### Required action
Retrieve each line that contains the word "lietotājs" from the entries below.

### Working data
▶

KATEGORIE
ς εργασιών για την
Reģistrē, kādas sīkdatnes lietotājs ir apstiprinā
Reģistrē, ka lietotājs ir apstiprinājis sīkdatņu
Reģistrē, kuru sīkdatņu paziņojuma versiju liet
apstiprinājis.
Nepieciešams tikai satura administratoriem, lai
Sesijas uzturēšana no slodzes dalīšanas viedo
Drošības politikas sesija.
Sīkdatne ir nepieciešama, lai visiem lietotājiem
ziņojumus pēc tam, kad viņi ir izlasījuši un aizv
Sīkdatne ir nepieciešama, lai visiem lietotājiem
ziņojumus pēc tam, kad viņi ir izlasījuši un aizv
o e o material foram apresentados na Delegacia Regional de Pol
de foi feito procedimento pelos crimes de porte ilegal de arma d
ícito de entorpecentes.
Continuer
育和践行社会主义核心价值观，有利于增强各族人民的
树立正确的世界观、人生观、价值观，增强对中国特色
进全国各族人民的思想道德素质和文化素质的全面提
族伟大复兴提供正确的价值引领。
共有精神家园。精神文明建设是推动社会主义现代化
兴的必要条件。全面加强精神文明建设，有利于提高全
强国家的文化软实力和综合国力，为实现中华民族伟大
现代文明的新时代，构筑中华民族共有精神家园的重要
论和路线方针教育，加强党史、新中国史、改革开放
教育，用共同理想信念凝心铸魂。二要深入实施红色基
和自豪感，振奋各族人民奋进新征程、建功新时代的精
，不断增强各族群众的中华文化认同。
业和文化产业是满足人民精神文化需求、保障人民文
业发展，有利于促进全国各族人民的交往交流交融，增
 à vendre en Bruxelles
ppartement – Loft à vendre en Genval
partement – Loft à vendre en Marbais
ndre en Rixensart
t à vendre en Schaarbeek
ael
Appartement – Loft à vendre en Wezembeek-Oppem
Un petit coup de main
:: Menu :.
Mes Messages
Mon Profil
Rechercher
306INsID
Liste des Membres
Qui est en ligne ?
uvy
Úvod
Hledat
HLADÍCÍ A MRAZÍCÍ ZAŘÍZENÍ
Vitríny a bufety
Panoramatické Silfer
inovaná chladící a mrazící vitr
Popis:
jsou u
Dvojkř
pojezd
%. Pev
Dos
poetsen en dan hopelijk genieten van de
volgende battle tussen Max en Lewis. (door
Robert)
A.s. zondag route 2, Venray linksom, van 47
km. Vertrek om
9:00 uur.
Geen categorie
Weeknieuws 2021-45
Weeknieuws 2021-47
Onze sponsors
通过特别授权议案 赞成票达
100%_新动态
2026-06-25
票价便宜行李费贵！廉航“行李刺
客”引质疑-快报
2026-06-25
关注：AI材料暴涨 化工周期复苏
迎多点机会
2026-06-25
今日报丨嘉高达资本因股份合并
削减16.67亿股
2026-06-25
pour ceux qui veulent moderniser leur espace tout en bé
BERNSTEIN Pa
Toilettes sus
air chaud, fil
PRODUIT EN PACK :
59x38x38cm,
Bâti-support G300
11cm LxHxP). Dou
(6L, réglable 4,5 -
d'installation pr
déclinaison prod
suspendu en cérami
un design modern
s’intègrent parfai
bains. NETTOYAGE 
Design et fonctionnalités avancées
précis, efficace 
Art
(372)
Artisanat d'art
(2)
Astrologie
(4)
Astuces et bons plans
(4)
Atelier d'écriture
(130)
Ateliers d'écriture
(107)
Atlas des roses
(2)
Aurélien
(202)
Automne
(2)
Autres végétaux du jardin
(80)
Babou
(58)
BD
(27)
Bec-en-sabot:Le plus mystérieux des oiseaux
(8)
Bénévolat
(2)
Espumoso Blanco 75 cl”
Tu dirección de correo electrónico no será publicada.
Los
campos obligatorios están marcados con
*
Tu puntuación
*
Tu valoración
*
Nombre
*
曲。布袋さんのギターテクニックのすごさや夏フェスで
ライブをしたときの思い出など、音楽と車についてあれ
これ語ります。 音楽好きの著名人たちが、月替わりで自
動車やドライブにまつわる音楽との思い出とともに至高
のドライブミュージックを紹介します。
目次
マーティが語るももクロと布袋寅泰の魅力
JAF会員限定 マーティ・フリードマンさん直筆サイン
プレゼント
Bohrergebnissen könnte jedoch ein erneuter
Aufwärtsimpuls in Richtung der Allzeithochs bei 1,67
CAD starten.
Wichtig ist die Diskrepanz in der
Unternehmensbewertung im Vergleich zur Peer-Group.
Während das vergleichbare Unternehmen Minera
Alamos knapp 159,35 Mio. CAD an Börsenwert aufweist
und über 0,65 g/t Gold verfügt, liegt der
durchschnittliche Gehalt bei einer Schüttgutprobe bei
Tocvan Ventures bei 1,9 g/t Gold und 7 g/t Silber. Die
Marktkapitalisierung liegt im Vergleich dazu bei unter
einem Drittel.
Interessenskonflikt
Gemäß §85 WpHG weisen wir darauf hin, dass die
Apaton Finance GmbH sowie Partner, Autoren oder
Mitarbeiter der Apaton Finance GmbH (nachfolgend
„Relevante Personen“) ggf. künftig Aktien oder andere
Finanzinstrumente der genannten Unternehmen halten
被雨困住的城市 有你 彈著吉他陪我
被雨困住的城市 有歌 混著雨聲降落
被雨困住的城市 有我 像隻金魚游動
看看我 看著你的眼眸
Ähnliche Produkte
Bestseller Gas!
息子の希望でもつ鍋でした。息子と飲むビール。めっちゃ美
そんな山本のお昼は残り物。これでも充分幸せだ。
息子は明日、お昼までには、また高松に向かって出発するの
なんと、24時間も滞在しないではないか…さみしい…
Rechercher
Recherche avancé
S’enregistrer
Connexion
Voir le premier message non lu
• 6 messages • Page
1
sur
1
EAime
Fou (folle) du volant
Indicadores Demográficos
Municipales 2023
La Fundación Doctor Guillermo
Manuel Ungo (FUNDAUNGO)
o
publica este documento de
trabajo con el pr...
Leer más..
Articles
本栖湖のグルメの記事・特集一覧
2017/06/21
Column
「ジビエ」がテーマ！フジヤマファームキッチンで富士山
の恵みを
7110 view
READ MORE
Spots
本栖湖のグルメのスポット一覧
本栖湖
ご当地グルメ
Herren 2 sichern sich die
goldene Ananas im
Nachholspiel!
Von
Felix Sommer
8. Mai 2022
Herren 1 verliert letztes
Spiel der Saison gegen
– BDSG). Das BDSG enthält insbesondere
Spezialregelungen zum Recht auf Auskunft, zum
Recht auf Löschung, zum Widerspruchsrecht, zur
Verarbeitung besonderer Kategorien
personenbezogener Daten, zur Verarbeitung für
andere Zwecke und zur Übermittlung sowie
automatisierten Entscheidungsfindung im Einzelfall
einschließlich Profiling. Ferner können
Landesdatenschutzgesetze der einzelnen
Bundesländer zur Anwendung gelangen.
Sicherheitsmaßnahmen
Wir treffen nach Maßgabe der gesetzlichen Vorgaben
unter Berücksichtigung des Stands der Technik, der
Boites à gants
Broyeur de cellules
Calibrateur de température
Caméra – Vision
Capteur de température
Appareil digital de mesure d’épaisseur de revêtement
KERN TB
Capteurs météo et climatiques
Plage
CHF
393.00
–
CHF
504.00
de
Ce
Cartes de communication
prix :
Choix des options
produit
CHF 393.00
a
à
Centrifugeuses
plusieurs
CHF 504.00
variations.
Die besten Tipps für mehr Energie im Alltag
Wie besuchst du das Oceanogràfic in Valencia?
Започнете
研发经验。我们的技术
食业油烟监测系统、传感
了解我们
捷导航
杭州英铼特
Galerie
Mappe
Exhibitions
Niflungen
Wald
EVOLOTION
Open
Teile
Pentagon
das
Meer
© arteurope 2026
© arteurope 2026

◀

### Answer to the problem
Reģistrē, kādas sīkdatnes lietotājs ir apstiprinā
Reģistrē, ka lietotājs ir apstiprinājis sīkdatņu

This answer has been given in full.